PASSAGE =
You are viewing a plain text version of this content. The canonical link for it is here.
Posted to java-user@lucene.apache.org by 장용석 <ne...@gmail.com> on 2013/01/04 08:39:11 UTC

Terms.getSumTotalTermFreq() in Lucene 4.0

Hello.
I have some questions.

Document 1 : "learning perl learning java learning ruby"
Document 2 : "perl test"

I have indexed this documents, with StoreTermVectors(true) and
IndexOptions.DOCS_AND_FREQS.
Field name is "f".

And I executed this code.

IndexReader ir = IndexReader.open(dir);
Terms terms = ir.getTermVector(0, "f");

System.out.println(terms.getDocCount()); -> 1
System.out.println(terms.getSumDocFreq()); -> 4
System.out.println(terms.getSumTotalTermFreq()); -> -1

I think this terms instance acts like a single-document inverted index.

Stored rows =
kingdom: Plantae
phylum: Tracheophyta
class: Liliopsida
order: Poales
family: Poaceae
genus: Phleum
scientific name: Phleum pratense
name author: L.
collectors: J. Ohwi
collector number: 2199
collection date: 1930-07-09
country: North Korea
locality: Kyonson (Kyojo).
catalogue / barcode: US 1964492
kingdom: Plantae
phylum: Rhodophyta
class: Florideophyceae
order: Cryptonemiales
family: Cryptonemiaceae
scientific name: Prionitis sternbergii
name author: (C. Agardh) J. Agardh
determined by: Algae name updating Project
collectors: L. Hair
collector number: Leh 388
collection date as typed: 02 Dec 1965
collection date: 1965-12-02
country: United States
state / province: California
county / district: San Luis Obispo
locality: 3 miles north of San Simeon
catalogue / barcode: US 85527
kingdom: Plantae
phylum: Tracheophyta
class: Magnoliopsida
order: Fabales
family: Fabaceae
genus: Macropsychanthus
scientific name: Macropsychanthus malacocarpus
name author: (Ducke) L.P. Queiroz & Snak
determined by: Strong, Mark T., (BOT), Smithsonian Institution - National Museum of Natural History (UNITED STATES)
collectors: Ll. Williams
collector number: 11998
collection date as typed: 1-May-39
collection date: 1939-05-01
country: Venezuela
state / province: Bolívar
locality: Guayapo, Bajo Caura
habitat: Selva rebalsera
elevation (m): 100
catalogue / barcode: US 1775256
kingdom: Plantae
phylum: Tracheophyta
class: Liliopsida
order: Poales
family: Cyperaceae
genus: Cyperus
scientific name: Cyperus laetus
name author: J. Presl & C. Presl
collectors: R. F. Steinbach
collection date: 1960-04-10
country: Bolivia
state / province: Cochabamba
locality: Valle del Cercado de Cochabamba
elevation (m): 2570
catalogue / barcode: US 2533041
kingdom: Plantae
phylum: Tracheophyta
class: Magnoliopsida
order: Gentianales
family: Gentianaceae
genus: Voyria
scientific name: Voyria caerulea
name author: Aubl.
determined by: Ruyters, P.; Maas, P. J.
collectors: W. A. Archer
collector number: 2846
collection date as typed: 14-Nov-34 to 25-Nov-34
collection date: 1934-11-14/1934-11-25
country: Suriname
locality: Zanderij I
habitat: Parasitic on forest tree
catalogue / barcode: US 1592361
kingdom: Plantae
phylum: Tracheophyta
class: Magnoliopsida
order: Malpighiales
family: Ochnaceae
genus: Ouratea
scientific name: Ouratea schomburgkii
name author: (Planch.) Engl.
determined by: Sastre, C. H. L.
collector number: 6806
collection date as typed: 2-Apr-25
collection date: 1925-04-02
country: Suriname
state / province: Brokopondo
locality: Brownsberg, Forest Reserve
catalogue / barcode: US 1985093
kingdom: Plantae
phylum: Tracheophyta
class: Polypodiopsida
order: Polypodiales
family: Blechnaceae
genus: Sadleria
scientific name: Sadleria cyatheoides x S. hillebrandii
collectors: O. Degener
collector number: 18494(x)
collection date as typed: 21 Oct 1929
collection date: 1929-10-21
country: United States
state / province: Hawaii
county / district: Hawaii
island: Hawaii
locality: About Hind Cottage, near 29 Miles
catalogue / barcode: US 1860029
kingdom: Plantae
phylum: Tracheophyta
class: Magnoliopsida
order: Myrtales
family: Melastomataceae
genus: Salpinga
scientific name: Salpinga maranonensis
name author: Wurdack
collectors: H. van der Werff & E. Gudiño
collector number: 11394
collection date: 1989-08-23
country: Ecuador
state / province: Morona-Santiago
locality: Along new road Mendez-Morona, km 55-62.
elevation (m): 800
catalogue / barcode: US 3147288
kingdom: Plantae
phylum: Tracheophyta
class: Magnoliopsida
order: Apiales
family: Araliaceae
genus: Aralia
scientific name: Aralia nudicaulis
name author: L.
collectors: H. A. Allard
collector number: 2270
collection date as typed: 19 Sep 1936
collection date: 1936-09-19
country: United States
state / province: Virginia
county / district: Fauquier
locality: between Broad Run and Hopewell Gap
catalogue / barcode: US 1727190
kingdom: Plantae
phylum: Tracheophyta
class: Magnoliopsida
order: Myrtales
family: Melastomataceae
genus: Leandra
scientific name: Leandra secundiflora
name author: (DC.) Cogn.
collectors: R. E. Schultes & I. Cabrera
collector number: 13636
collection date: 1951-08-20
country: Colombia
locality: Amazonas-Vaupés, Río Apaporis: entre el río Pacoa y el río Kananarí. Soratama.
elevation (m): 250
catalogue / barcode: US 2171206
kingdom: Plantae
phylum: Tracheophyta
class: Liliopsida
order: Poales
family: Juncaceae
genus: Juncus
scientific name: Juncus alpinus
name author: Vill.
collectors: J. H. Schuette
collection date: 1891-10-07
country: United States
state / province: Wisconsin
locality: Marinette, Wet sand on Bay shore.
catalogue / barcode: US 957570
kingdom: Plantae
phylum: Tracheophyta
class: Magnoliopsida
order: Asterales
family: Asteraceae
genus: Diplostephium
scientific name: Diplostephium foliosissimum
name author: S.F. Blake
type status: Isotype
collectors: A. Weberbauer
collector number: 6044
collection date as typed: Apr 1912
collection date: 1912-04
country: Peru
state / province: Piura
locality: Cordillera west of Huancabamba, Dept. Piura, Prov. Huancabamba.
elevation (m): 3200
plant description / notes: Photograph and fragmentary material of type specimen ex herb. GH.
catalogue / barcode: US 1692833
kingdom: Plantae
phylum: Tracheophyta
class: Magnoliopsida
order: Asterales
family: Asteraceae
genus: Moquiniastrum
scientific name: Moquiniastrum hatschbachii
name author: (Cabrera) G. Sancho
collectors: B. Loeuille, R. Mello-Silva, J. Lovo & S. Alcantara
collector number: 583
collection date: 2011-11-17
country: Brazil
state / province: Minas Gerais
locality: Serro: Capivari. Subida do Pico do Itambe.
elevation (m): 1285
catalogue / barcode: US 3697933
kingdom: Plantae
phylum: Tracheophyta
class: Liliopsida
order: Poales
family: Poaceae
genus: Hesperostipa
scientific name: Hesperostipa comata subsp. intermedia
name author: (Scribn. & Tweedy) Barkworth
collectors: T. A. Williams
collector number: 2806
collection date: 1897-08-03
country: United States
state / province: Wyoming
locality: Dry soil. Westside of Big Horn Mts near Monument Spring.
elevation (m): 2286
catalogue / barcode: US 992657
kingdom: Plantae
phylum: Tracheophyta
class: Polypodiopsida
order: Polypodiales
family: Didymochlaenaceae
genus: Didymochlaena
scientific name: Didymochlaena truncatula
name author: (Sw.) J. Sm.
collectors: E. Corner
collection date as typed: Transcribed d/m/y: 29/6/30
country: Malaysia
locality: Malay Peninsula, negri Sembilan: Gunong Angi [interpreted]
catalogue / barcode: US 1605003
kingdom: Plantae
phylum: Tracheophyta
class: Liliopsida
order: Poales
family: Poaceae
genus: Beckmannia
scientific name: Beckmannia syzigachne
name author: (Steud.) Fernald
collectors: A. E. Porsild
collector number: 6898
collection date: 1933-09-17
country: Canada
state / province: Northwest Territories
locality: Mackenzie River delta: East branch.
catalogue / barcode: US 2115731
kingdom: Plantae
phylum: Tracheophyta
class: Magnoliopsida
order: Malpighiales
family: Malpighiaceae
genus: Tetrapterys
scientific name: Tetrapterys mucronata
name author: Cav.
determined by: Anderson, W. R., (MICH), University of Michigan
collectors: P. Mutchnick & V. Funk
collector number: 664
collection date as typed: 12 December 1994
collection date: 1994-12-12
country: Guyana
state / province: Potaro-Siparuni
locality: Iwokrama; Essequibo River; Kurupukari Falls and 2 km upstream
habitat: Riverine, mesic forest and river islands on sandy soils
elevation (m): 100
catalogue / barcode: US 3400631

GIVEN PROBLEM 1 = Could you output, line for line, the rows from the line with "state / province: Piura" up to and including the line with "name author: (Cabrera) G. Sancho"?
GIVEN PROBLEM 2 = Can you write the next part of the Lucene forum post, picking up right after its last sentence?
The Lucene forum post and the rows have nothing to do with each other.

EXPECTED OUTPUT 1 =
state / province: Piura
locality: Cordillera west of Huancabamba, Dept. Piura, Prov. Huancabamba.
elevation (m): 3200
plant description / notes: Photograph and fragmentary material of type specimen ex herb. GH.
catalogue / barcode: US 1692833
kingdom: Plantae
phylum: Tracheophyta
class: Magnoliopsida
order: Asterales
family: Asteraceae
genus: Moquiniastrum
scientific name: Moquiniastrum hatschbachii
name author: (Cabrera) G. Sancho

EXPECTED OUTPUT 2 =
So getDocCount is 1 (single document), and getSumDocFreq is 4. (because
each term's docFreq is 1)
Is this right?

But I can't understand why getSumTotalTermFreq method return -1.
In javadoc getSumTotalTermFreq is sum of
TermsEnum.totalTermFreq<eclipse-javadoc:%E2%98%82=aboutLucene4/lib%5C/lucene-core-4.0.0.jar%3Corg.apache.lucene.index(Terms.class%E2%98%83Terms~getSumTotalTermFreq%E2%98%82TermsEnum%E2%98%82totalTermFreq>
.

I think in Document1, each term's totalTermFreqs are [learning, 3], [java,
1], [perl, 1], [ruby, 1].
So getSumTotalTermFreq method's result is 6 not -1.

Why temrs.getSumTotalTermFreq() method return -1?


Thanks in advance.
-- 
DEV용식
http://devyongsik.tistory.com

Re: Terms.getSumTotalTermFreq() in Lucene 4.0

Posted by 장용석 <ne...@gmail.com>.
Hi,
Ah.. I understand.
If I need this, I'll open an issue.

Thank you very much.

2013/1/5 Michael McCandless <lu...@mikemccandless.com>

> Hi,
>
> The next version won't have a fix for this unless someone opens an
> issue / posts a patch.
>
> Mike McCandless
>
> http://blog.mikemccandless.com
>
> On Fri, Jan 4, 2013 at 7:59 PM, 장용석 <ne...@gmail.com> wrote:
> > Hello Mike.
> > Thanks for your reply.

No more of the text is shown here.